I work with post-collegiate track and field athletes. By definition these athletes are at least 21 and have probably been in the sport at least a good eight years. Now, these athletes aren’t 49 and broken down like me, but they are not 18 anymore either. This means we have to be careful with changes and monitoring training intensities.

For example, let’s say we’re going to have a pretty intense week in the weight room. I don’t do maxes with this level of athlete, but we might be doing 4-RM’s on strength lifts and a 2-3-RM on the power movements (Olympic lifts, jump squats, etc.). If that is the case, it would be a bad week to have an especially intense week of sprint or plyometric workouts. So if one component goes up (the weights) the others are reduced (sprints and plyos) to compensate.

Also with this group of athletes, I’ve found that it is not a good idea to change everything at the same time. For example, we might maintain our current strength training program while changing the sprinting and plyometrics. Then a week of two later, while maintaining the new sprint/plyo program, we might change up the strength training program. As we get older, we need a chance to get adjusted to changes.
^^^^^^^^^^^^^^^^
- [Work to complete]:
1: In the training passage, rewrite the stretch from "For example, let’s" through "adjusted to changes.", swapping "intense" for "demanding" each time it appears.
2: List every age, in years, that the training passage mentions.
3: According to the training passage, what rep maximum might be used on the power movements during an intense week in the weight room?
^^^^^^^^^^^^^^^^
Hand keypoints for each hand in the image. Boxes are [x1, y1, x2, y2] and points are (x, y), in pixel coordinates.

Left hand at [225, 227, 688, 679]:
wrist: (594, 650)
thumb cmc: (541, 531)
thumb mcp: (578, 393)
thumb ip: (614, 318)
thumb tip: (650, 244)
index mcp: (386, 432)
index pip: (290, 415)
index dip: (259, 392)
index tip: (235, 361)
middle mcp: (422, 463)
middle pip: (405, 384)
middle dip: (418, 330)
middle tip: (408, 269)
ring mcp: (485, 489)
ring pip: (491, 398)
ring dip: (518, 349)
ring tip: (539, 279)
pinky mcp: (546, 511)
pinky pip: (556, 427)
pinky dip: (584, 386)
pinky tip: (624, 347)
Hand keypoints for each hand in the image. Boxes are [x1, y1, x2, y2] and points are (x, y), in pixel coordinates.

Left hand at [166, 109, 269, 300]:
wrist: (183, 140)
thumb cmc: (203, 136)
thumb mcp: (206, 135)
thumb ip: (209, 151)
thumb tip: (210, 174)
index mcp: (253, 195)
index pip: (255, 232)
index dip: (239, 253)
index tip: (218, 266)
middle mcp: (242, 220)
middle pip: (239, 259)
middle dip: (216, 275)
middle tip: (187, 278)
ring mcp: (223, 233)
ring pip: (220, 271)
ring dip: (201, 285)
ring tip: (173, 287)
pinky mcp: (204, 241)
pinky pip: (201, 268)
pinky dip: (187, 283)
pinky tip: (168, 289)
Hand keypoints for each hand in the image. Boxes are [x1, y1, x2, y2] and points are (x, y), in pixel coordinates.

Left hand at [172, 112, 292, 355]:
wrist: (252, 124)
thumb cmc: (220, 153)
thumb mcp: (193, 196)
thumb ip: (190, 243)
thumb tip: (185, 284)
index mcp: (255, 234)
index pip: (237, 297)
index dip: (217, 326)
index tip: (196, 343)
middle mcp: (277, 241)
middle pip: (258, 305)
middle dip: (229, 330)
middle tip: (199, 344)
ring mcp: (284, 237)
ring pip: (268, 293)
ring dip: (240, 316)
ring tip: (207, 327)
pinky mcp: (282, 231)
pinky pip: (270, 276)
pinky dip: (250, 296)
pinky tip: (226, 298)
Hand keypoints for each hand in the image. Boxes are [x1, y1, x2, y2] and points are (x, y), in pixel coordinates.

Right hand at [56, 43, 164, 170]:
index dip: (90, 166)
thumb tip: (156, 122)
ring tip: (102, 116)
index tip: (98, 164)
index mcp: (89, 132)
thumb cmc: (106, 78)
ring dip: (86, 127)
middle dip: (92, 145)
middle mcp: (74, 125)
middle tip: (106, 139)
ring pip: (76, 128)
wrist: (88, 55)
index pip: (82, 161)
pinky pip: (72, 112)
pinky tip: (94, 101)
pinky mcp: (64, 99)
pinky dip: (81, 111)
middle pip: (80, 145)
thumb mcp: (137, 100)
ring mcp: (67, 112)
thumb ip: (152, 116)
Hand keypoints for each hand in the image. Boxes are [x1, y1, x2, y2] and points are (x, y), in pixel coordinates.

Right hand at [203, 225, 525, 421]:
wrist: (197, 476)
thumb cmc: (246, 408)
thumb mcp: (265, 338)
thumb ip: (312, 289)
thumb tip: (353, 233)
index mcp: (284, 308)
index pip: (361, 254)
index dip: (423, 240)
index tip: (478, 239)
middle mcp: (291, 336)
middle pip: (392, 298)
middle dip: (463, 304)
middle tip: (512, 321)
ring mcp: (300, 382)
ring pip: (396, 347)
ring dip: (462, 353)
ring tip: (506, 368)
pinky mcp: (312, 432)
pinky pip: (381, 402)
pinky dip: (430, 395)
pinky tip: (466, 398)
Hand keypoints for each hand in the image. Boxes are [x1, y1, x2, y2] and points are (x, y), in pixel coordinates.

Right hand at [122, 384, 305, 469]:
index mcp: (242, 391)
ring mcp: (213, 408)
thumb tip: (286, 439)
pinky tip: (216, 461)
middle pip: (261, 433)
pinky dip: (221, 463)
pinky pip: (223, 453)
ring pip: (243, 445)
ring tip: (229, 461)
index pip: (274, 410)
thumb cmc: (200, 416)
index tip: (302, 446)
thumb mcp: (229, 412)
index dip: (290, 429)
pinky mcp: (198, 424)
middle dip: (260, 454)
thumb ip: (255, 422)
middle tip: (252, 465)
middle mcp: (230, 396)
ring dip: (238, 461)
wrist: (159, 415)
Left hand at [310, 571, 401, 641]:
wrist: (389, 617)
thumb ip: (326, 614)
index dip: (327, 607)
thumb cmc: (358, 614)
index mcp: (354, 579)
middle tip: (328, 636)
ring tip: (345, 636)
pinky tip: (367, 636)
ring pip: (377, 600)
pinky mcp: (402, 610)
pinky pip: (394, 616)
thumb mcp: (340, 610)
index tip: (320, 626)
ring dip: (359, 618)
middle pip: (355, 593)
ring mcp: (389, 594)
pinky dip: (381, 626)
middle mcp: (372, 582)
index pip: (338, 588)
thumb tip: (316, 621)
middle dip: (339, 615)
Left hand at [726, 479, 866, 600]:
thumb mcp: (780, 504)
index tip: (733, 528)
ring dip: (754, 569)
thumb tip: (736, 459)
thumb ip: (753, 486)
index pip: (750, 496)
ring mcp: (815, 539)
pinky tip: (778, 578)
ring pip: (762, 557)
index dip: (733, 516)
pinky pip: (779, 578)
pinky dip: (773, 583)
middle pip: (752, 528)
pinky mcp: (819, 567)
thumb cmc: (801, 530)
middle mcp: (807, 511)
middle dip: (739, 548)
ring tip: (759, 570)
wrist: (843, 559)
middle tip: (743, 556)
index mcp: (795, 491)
^^^^^^^^^^^^^^^^
- [Solution set]:
1:
For example, let’s say we’re going to have a pretty demanding week in the weight room. I don’t do maxes with this level of athlete, but we might be doing 4-RM’s on strength lifts and a 2-3-RM on the power movements (Olympic lifts, jump squats, etc.). If that is the case, it would be a bad week to have an especially demanding week of sprint or plyometric workouts. So if one component goes up (the weights) the others are reduced (sprints and plyos) to compensate.

Also with this group of athletes, I’ve found that it is not a good idea to change everything at the same time. For example, we might maintain our current strength training program while changing the sprinting and plyometrics. Then a week of two later, while maintaining the new sprint/plyo program, we might change up the strength training program. As we get older, we need a chance to get adjusted to changes.

2: 21, 49, 18

3: A 2-3-RM.